START Data for the task

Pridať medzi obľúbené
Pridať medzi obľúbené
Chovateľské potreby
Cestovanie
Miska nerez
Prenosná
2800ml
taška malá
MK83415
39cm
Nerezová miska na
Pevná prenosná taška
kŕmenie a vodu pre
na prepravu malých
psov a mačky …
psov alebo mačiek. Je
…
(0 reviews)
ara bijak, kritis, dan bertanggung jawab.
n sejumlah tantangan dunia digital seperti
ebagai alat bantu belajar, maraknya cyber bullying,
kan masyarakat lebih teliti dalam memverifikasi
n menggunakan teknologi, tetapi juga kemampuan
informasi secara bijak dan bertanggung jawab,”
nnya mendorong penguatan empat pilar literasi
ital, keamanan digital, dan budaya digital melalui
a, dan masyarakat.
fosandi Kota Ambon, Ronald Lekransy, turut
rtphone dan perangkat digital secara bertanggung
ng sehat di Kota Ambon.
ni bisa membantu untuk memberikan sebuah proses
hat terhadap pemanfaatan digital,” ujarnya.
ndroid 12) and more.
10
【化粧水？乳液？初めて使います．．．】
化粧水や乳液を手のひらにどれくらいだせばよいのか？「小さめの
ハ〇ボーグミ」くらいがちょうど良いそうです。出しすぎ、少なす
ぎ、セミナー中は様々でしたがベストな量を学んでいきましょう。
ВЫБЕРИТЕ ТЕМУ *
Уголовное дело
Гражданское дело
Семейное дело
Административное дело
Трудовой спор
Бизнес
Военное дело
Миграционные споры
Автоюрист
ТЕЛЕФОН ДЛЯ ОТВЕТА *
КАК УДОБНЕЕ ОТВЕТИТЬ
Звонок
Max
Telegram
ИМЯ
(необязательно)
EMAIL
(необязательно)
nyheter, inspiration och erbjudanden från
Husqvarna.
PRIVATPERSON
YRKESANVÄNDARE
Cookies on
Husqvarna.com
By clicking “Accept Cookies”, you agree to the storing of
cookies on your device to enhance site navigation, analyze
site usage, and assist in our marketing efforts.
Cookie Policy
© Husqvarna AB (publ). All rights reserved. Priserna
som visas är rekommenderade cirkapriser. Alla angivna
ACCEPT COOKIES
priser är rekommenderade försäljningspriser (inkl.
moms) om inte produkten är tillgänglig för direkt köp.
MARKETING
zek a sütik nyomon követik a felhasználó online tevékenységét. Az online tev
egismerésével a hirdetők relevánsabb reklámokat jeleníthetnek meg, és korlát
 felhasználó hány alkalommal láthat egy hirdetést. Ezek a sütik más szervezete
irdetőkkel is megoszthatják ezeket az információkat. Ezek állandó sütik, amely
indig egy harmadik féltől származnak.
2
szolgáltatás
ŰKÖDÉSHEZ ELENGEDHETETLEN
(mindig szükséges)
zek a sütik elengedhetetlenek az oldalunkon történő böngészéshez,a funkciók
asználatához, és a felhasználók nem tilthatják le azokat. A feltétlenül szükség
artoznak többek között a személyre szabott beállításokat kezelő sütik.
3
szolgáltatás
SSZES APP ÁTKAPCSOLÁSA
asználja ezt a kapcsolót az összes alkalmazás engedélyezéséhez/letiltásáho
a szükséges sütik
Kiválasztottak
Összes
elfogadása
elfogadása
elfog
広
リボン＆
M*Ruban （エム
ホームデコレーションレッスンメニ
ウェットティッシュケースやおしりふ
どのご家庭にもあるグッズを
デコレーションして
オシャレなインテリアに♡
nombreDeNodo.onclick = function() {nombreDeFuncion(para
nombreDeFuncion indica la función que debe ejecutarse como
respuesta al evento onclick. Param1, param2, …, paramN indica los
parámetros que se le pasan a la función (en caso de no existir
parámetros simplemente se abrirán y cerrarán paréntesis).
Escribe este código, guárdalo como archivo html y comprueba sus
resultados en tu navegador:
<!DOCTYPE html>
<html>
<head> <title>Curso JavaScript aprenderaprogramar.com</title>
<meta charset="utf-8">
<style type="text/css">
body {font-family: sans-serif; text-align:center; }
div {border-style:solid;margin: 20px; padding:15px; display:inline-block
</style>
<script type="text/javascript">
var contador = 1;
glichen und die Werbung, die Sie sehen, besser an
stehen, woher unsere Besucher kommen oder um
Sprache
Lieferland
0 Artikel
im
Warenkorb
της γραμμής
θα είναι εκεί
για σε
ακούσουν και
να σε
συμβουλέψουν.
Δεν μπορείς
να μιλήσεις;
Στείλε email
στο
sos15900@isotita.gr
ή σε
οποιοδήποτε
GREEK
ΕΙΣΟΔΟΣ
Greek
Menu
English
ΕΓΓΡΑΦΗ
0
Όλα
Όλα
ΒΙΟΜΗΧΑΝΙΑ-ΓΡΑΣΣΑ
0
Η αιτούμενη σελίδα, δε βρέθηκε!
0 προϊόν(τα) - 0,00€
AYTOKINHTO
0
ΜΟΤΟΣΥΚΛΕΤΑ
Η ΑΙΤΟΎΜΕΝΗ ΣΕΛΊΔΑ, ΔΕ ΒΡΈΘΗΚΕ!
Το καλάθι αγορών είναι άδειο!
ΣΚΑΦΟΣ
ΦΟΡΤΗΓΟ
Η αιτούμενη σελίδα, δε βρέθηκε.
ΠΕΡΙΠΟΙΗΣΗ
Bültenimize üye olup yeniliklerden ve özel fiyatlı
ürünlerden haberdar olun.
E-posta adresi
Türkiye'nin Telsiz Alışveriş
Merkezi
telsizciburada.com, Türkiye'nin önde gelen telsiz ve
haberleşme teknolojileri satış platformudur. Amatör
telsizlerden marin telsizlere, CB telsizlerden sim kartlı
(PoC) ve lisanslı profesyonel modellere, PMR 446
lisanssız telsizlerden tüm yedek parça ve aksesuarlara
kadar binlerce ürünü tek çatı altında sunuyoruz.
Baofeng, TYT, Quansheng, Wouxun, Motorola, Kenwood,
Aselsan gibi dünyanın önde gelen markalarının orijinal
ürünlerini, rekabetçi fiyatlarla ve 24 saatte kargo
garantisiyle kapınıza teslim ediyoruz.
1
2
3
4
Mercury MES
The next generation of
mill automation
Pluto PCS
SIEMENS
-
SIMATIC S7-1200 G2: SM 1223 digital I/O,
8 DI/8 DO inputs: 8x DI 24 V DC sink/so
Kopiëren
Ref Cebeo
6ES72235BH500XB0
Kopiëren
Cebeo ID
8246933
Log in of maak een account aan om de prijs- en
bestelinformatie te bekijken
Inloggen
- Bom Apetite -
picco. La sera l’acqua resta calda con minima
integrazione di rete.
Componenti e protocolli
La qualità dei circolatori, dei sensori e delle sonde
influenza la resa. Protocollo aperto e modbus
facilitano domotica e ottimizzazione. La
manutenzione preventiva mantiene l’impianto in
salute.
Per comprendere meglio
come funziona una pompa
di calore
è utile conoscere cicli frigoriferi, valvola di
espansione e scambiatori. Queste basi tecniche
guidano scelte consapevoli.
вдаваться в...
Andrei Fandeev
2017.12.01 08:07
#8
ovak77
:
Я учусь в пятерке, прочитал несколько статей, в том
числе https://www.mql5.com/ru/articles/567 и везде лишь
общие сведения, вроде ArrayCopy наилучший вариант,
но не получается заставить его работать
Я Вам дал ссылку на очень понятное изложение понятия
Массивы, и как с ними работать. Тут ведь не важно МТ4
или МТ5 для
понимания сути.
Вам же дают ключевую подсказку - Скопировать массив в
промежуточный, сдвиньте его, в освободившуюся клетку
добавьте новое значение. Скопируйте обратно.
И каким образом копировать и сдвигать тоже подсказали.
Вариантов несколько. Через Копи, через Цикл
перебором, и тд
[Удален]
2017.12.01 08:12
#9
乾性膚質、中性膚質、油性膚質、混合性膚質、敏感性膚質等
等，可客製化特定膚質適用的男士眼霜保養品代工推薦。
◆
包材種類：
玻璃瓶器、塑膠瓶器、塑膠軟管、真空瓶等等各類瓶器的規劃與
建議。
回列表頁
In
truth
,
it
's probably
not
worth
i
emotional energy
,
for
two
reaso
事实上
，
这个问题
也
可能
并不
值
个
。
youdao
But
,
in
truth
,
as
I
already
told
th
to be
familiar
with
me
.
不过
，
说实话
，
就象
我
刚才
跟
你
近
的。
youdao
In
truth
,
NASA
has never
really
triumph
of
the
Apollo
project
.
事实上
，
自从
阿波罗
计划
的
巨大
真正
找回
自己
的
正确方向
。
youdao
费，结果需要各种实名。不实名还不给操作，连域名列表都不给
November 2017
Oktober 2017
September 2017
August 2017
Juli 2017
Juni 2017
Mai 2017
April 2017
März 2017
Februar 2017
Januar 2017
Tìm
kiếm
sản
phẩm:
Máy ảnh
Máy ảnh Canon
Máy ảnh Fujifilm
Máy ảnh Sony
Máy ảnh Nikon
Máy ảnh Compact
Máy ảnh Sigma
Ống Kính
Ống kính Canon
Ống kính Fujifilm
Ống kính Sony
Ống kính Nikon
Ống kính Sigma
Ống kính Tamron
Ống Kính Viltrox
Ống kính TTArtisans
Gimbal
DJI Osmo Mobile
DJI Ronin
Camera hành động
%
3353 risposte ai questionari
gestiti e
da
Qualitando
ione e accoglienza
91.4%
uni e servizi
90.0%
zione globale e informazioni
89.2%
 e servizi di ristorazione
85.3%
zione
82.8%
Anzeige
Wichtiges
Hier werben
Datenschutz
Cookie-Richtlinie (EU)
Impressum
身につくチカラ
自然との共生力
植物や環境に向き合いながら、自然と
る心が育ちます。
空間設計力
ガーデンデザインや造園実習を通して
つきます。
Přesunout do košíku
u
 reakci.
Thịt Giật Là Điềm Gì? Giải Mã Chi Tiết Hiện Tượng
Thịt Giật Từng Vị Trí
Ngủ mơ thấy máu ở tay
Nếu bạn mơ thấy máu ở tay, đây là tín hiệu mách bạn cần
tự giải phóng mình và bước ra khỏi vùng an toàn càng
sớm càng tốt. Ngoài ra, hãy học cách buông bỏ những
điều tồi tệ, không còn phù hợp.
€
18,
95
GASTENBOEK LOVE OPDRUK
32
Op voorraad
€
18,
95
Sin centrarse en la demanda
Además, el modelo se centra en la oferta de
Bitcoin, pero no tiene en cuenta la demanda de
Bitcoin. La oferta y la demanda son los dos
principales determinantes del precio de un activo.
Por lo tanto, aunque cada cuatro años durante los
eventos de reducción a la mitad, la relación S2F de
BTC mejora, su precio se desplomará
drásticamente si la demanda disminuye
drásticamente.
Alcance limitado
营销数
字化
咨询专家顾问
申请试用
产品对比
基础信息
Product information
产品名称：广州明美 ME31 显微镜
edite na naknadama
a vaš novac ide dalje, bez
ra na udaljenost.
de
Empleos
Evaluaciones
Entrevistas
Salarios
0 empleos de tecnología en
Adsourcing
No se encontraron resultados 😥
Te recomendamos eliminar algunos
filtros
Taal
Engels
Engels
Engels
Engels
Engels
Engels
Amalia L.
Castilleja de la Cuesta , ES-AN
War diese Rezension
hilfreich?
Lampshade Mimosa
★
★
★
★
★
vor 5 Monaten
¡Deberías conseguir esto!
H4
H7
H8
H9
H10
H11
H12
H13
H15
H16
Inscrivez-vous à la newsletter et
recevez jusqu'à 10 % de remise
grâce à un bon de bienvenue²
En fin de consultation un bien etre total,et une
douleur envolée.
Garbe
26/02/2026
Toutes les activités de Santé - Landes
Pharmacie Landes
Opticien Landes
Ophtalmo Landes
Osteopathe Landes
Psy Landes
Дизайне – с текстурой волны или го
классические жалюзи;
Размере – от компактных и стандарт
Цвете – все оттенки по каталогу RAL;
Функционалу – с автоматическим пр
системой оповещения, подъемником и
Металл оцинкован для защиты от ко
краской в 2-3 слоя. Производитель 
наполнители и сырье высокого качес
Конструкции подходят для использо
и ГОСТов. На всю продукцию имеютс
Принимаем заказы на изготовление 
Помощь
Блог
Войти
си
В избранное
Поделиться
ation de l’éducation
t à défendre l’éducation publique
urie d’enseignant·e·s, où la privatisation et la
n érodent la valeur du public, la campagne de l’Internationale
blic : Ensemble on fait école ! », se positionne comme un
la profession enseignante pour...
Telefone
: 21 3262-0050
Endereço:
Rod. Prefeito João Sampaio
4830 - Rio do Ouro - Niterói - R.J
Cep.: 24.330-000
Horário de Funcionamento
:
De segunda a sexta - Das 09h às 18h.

END Data for the task

● **Work required**: Put every line from the beginning of the entries through the line containing "ハ〇ボーグミ」くらいがちょうど良いそうです。出しすぎ、少なす", inclusive, into a Markdown table with the columns No. and Line. Give each line its own row and leave out blank lines.

● **Result for this exercise**:
| No. | Line |
|---|---|
| 1 | Pridať medzi obľúbené |
| 2 | Pridať medzi obľúbené |
| 3 | Chovateľské potreby |
| 4 | Cestovanie |
| 5 | Miska nerez |
| 6 | Prenosná |
| 7 | 2800ml |
| 8 | taška malá |
| 9 | MK83415 |
| 10 | 39cm |
| 11 | Nerezová miska na |
| 12 | Pevná prenosná taška |
| 13 | kŕmenie a vodu pre |
| 14 | na prepravu malých |
| 15 | psov a mačky … |
| 16 | psov alebo mačiek. Je |
| 17 | … |
| 18 | (0 reviews) |
| 19 | ara bijak, kritis, dan bertanggung jawab. |
| 20 | n sejumlah tantangan dunia digital seperti |
| 21 | ebagai alat bantu belajar, maraknya cyber bullying, |
| 22 | kan masyarakat lebih teliti dalam memverifikasi |
| 23 | n menggunakan teknologi, tetapi juga kemampuan |
| 24 | informasi secara bijak dan bertanggung jawab,” |
| 25 | nnya mendorong penguatan empat pilar literasi |
| 26 | ital, keamanan digital, dan budaya digital melalui |
| 27 | a, dan masyarakat. |
| 28 | fosandi Kota Ambon, Ronald Lekransy, turut |
| 29 | rtphone dan perangkat digital secara bertanggung |
| 30 | ng sehat di Kota Ambon. |
| 31 | ni bisa membantu untuk memberikan sebuah proses |
| 32 | hat terhadap pemanfaatan digital,” ujarnya. |
| 33 | ndroid 12) and more. |
| 34 | 10 |
| 35 | 【化粧水？乳液？初めて使います．．．】 |
| 36 | 化粧水や乳液を手のひらにどれくらいだせばよいのか？「小さめの |
| 37 | ハ〇ボーグミ」くらいがちょうど良いそうです。出しすぎ、少なす |